------ SUPPLIED RECORDS ------

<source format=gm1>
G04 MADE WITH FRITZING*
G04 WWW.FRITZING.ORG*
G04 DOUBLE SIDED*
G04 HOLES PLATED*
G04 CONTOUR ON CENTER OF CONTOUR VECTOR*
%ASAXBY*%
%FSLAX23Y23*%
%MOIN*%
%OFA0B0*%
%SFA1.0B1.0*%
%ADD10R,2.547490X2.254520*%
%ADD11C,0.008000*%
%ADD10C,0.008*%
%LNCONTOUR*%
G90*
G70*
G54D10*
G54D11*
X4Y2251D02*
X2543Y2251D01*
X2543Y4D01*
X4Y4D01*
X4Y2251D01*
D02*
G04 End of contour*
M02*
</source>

------
------ SUPPLIED RECORDS ------

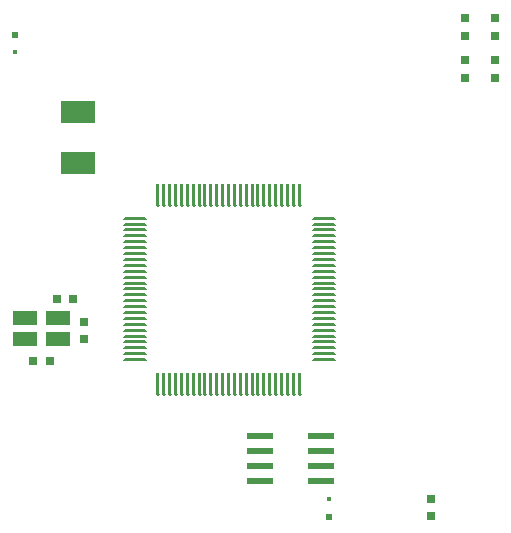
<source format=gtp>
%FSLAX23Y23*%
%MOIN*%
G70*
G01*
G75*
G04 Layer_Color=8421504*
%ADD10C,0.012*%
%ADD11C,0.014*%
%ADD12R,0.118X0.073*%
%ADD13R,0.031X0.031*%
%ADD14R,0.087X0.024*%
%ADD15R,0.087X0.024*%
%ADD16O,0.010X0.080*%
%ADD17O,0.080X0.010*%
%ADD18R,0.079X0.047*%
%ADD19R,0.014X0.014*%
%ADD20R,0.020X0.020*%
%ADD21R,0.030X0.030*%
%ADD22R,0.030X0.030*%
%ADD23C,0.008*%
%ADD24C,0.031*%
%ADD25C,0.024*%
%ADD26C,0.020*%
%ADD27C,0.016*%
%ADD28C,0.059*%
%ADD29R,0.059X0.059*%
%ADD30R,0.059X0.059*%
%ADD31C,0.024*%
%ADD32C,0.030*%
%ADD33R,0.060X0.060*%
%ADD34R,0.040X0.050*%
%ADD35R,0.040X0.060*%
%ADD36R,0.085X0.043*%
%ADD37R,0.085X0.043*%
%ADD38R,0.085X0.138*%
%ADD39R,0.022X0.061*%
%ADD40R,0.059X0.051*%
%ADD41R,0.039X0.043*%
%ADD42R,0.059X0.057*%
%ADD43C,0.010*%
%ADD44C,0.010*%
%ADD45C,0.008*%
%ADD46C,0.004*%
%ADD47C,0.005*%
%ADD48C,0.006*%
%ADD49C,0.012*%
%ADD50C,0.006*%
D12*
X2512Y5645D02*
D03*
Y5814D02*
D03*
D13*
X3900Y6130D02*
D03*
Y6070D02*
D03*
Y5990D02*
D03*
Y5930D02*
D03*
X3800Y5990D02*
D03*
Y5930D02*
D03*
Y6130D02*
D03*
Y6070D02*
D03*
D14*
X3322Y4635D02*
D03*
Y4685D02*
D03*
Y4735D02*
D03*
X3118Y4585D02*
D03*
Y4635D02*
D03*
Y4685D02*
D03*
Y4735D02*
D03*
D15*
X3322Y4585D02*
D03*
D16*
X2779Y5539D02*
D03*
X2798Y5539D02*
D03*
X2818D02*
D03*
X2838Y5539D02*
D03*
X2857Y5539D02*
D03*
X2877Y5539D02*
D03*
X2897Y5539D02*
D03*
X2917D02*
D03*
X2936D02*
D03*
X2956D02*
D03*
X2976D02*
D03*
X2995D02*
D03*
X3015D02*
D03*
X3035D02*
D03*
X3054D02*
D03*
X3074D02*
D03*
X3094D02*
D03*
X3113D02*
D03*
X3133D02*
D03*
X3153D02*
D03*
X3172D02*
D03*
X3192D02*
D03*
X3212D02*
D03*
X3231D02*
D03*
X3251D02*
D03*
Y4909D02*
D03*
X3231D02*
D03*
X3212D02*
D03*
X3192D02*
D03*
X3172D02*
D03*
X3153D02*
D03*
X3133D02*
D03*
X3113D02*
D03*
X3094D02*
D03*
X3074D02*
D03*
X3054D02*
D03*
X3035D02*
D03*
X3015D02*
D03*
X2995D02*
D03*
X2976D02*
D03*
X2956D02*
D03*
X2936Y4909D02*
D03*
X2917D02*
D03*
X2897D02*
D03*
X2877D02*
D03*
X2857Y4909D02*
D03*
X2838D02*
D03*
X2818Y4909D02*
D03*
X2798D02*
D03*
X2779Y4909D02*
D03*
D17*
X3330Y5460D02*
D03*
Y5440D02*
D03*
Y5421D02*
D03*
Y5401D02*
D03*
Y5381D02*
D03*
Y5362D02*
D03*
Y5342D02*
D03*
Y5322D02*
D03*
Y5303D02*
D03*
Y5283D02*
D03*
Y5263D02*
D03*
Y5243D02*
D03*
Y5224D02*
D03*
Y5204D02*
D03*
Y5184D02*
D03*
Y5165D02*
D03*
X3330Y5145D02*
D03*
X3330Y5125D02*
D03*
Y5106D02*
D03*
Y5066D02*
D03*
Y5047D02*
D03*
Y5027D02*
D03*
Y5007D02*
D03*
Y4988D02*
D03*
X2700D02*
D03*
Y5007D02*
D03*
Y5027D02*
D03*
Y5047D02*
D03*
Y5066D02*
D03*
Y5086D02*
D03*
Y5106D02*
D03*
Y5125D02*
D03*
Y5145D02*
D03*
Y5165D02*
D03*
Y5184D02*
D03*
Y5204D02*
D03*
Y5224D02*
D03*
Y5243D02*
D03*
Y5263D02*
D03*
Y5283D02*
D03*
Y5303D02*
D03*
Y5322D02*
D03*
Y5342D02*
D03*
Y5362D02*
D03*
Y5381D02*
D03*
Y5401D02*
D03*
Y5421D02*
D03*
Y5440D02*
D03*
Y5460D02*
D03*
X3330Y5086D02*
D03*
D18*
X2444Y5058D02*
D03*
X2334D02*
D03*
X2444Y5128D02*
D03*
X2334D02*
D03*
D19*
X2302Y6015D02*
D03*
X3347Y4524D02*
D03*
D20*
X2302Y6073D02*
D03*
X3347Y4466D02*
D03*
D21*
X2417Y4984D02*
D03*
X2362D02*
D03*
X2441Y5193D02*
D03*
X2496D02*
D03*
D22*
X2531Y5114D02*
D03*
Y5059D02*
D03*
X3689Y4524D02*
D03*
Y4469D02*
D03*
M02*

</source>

------

Go through the records above, find every line with the word "FRITZING", and list those lines.

G04 MADE WITH FRITZING*
G04 WWW.FRITZING.ORG*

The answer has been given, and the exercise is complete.